● WORK REQUIRED:
What you return should match the data below exactly, with no pictures in it.

● DATA IN THIS EXERCISE:

....

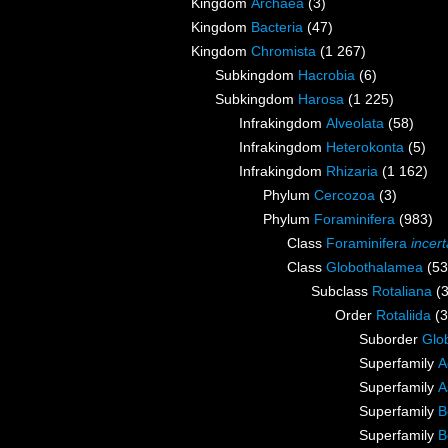
Kingdom
Archaea
(3)
Kingdom
Bacteria
(47)
Kingdom
Chromista
(1 267)
Subkingdom
Hacrobia
(6)
Subkingdom
Harosa
(1 225)
Infrakingdom
Alveolata
(58)
Infrakingdom
Heterokonta
(5)
Infrakingdom
Rhizaria
(1 162)
Phylum
Cercozoa
(3)
Phylum
Foraminifera
(983)
Class
Foraminifera
incer
Class
Globothalamea
(53
Subclass
Rotaliana
(
Order
Rotaliida
(
Suborder
Glob
Superfamily
A
Superfamily
A
Superfamily
B
Superfamily
B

....

● ANSWER TO THIS PROBLEM:
Kingdom
Archaea
(3)
Kingdom
Bacteria
(47)
Kingdom
Chromista
(1 267)
Subkingdom
Hacrobia
(6)
Subkingdom
Harosa
(1 225)
Infrakingdom
Alveolata
(58)
Infrakingdom
Heterokonta
(5)
Infrakingdom
Rhizaria
(1 162)
Phylum
Cercozoa
(3)
Phylum
Foraminifera
(983)
Class
Foraminifera
incer
Class
Globothalamea
(53
Subclass
Rotaliana
(
Order
Rotaliida
(
Suborder
Glob
Superfamily
A
Superfamily
A
Superfamily
B
Superfamily
B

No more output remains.